> [DATA SHOWN]
· · · · ·

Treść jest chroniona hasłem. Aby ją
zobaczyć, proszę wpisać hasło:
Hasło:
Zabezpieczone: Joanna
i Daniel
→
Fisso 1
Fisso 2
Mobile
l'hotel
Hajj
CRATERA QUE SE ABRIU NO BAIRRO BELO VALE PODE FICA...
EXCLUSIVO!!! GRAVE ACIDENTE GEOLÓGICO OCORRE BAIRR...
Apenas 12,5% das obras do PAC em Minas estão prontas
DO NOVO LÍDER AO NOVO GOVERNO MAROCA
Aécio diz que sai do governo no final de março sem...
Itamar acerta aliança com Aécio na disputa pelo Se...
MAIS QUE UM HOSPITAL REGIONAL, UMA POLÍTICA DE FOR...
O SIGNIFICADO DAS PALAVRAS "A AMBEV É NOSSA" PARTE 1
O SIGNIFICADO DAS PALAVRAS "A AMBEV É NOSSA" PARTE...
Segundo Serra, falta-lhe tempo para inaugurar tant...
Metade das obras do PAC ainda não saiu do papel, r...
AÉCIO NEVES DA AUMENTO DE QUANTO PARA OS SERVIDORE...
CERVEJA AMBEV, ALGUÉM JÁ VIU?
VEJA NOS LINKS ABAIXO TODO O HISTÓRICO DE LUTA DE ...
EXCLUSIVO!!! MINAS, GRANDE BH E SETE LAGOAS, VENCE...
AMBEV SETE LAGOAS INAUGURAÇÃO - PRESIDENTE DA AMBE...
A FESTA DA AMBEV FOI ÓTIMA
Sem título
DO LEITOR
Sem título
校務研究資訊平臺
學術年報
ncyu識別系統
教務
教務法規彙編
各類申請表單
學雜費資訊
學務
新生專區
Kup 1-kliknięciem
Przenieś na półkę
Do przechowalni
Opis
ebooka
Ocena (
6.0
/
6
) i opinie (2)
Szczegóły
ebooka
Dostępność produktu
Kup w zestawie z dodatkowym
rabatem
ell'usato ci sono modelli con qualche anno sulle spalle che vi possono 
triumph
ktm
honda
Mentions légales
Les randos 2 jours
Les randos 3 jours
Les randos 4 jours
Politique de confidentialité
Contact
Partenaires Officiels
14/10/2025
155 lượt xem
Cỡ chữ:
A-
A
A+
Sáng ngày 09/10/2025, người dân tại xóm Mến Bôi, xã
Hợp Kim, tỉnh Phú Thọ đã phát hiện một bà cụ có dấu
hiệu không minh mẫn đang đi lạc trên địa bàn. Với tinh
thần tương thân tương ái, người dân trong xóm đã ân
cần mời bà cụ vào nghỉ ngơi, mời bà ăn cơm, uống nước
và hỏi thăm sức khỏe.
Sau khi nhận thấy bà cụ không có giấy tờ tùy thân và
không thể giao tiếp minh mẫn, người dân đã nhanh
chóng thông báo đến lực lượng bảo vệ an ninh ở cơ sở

· · · · ·

Beginning with the first line, transcribe the complete listing exactly.

Treść jest chroniona hasłem. Aby ją
zobaczyć, proszę wpisać hasło:
Hasło:
Zabezpieczone: Joanna
i Daniel
→
Fisso 1
Fisso 2
Mobile
l'hotel
Hajj
CRATERA QUE SE ABRIU NO BAIRRO BELO VALE PODE FICA...
EXCLUSIVO!!! GRAVE ACIDENTE GEOLÓGICO OCORRE BAIRR...
Apenas 12,5% das obras do PAC em Minas estão prontas
DO NOVO LÍDER AO NOVO GOVERNO MAROCA
Aécio diz que sai do governo no final de março sem...
Itamar acerta aliança com Aécio na disputa pelo Se...
MAIS QUE UM HOSPITAL REGIONAL, UMA POLÍTICA DE FOR...
O SIGNIFICADO DAS PALAVRAS "A AMBEV É NOSSA" PARTE 1
O SIGNIFICADO DAS PALAVRAS "A AMBEV É NOSSA" PARTE...
Segundo Serra, falta-lhe tempo para inaugurar tant...
Metade das obras do PAC ainda não saiu do papel, r...
AÉCIO NEVES DA AUMENTO DE QUANTO PARA OS SERVIDORE...
CERVEJA AMBEV, ALGUÉM JÁ VIU?
VEJA NOS LINKS ABAIXO TODO O HISTÓRICO DE LUTA DE ...
EXCLUSIVO!!! MINAS, GRANDE BH E SETE LAGOAS, VENCE...
AMBEV SETE LAGOAS INAUGURAÇÃO - PRESIDENTE DA AMBE...
A FESTA DA AMBEV FOI ÓTIMA
Sem título
DO LEITOR
Sem título
校務研究資訊平臺
學術年報
ncyu識別系統
教務
教務法規彙編
各類申請表單
學雜費資訊
學務
新生專區
Kup 1-kliknięciem
Przenieś na półkę
Do przechowalni
Opis
ebooka
Ocena (
6.0
/
6
) i opinie (2)
Szczegóły
ebooka
Dostępność produktu
Kup w zestawie z dodatkowym
rabatem
ell'usato ci sono modelli con qualche anno sulle spalle che vi possono 
triumph
ktm
honda
Mentions légales
Les randos 2 jours
Les randos 3 jours
Les randos 4 jours
Politique de confidentialité
Contact
Partenaires Officiels
14/10/2025
155 lượt xem
Cỡ chữ:
A-
A
A+
Sáng ngày 09/10/2025, người dân tại xóm Mến Bôi, xã
Hợp Kim, tỉnh Phú Thọ đã phát hiện một bà cụ có dấu
hiệu không minh mẫn đang đi lạc trên địa bàn. Với tinh
thần tương thân tương ái, người dân trong xóm đã ân
cần mời bà cụ vào nghỉ ngơi, mời bà ăn cơm, uống nước
và hỏi thăm sức khỏe.
Sau khi nhận thấy bà cụ không có giấy tờ tùy thân và
không thể giao tiếp minh mẫn, người dân đã nhanh
chóng thông báo đến lực lượng bảo vệ an ninh ở cơ sở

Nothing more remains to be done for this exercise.